Is single COVID-19 vaccine booster shot enough for long run? Fauci sure hopes so

Anthony Fauci, Joe Biden

“If you’re vaccinated, and hopefully you’ll be boosted too and your family is, you can enjoy a typical Thanksgiving meal, Thanksgiving holiday with your family,” Fauci said. “There’s no reason not to do that.” (AP Photo/Susan Walsh)AP

COVID vaccine booster shots hopefully will be strong enough that supplemental shots aren’t needed every six to 12 months, the country’s top infectious disease expert said on Sunday.

Booster shots were authorized by the Food and Drug Administration on Friday for every American 18 and older who has received a Pfizer-BioNTech or Moderna vaccine. Recipients of the Johnson & Johnson vaccine already had been cleared for boosters.

“We would hope, and this is something that we’re looking at very carefully, that that third shot ... not only boosts you way up, but increases the durability so that you will not necessarily need it every six months or a year,” Dr. Anthony Fauci, director of the National Institute of Allergy and Infectious Diseases, said on ABC’s “This Week.” “We’re hoping it pushes it out more.”

Prior to Friday’s announcement, a number of states had begun offering boosters for adults. The governors of Connecticut and New Mexico recently said they wouldn’t consider people fully vaccinated unless they had gotten boosters.
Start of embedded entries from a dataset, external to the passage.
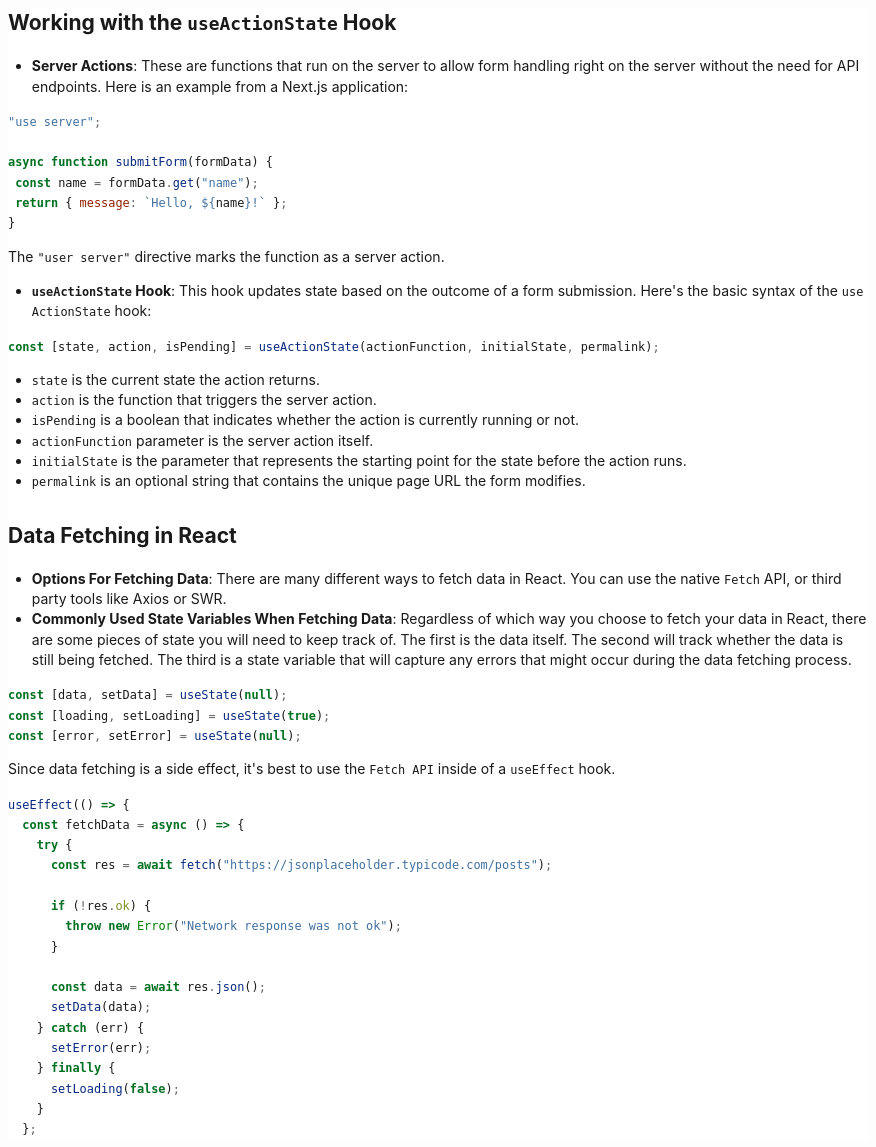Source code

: ## Working with the `useActionState` Hook

- **Server Actions**: These are functions that run on the server to allow form handling right on the server without the need for API endpoints. Here is an example from a Next.js application:

```js
"use server";

async function submitForm(formData) {
 const name = formData.get("name");
 return { message: `Hello, ${name}!` };
}
```

The `"user server"` directive marks the function as a server action.

- **`useActionState` Hook**: This hook updates state based on the outcome of a form submission. Here's the basic syntax of the `useActionState` hook:

```js
const [state, action, isPending] = useActionState(actionFunction, initialState, permalink);
```

- `state` is the current state the action returns.
- `action` is the function that triggers the server action.
- `isPending` is a boolean that indicates whether the action is currently running or not.
- `actionFunction` parameter is the server action itself.
- `initialState` is the parameter that represents the starting point for the state before the action runs.
- `permalink` is an optional string that contains the unique page URL the form modifies.

## Data Fetching in React

- **Options For Fetching Data**: There are many different ways to fetch data in React. You can use the native `Fetch` API, or third party tools like Axios or SWR. 
- **Commonly Used State Variables When Fetching Data**: Regardless of which way you choose to fetch your data in React, there are some pieces of state you will need to keep track of. The first is the data itself. The second will track whether the data is still being fetched. The third is a state variable that will capture any errors that might occur during the data fetching process. 

```js
const [data, setData] = useState(null);
const [loading, setLoading] = useState(true);
const [error, setError] = useState(null);
```

Since data fetching is a side effect, it's best to use the `Fetch API` inside of a `useEffect` hook.

```js
useEffect(() => {
  const fetchData = async () => {
    try {
      const res = await fetch("https://jsonplaceholder.typicode.com/posts");
      
      if (!res.ok) {
        throw new Error("Network response was not ok");
      }

      const data = await res.json();
      setData(data);
    } catch (err) {
      setError(err);
    } finally {
      setLoading(false);
    }
  };

```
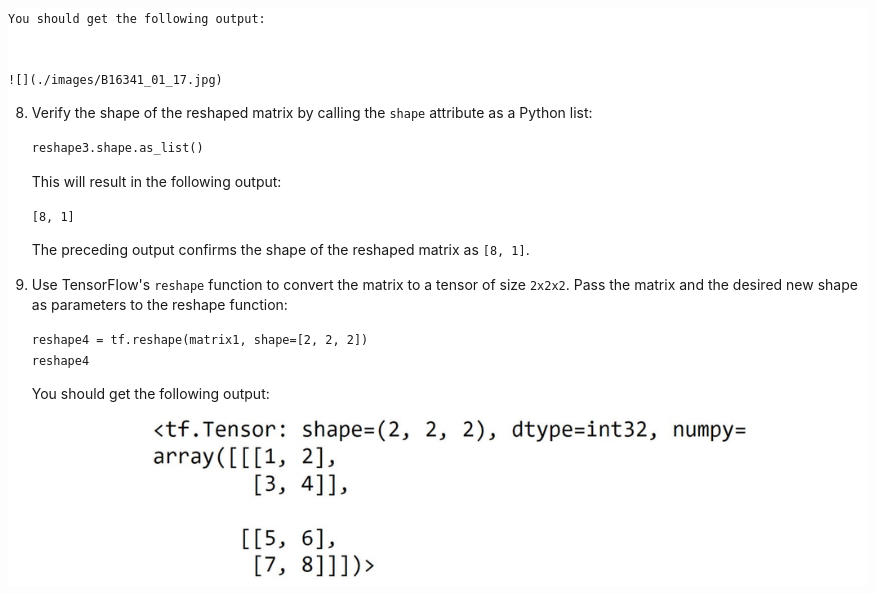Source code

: 
    You should get the following output:

    
    ![](./images/B16341_01_17.jpg)




8.  Verify the shape of the reshaped matrix by calling the
    `shape` attribute as a Python list:

    
    ```
    reshape3.shape.as_list()
    ```


    This will result in the following output:

    
    ```
    [8, 1]
    ```


    The preceding output confirms the shape of the reshaped matrix as
    `[8, 1]`.

9.  Use TensorFlow\'s `reshape` function to convert the matrix
    to a tensor of size `2x2x2`. Pass the matrix and the
    desired new shape as parameters to the reshape function:

    
    ```
    reshape4 = tf.reshape(matrix1, shape=[2, 2, 2])
    reshape4
    ```


    You should get the following output:

    
    ![](./images/B16341_01_18.jpg)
Fauci, the chief medical adviser to President Joe Biden, wasn’t willing to take it that far.

“Fully vaccinated right now by definition is the original two doses with … Pfizer and Moderna, and a single dose with J&J,” he said.

More people in the U.S. have died of COVID-19 so far this year than in all of 2020, according to a Wall Street Journal report.

The country’s total number of COVID-19 fatalities from this year and last year surpassed 770,800 on Saturday, according to the Journal, which cited data from the federal government and Johns Hopkins University. There were 385,343 fatalities last year.

Fauci blamed the highly infectious delta variant of the virus for the sobering numbers.

“We’re dealing with a delta variant right now, which is very, very different from the original variants that we were dealing with before,” he said. “This is a virus that is highly, highly transmissible.

“The more people that get infected, the more people that are going to get hospitalized; the more people that get hospitalized, the more people that are going to die,” he said.

With the holiday season approaching, concerns about a possible surge in the virus are high, and Fauci cautioned Americans to get vaccinated, with boosters if possible, and play it safe.

“If you’re vaccinated, and hopefully you’ll be boosted too and your family is, you can enjoy a typical Thanksgiving meal, Thanksgiving holiday with your family,” Fauci said. “There’s no reason not to do that.”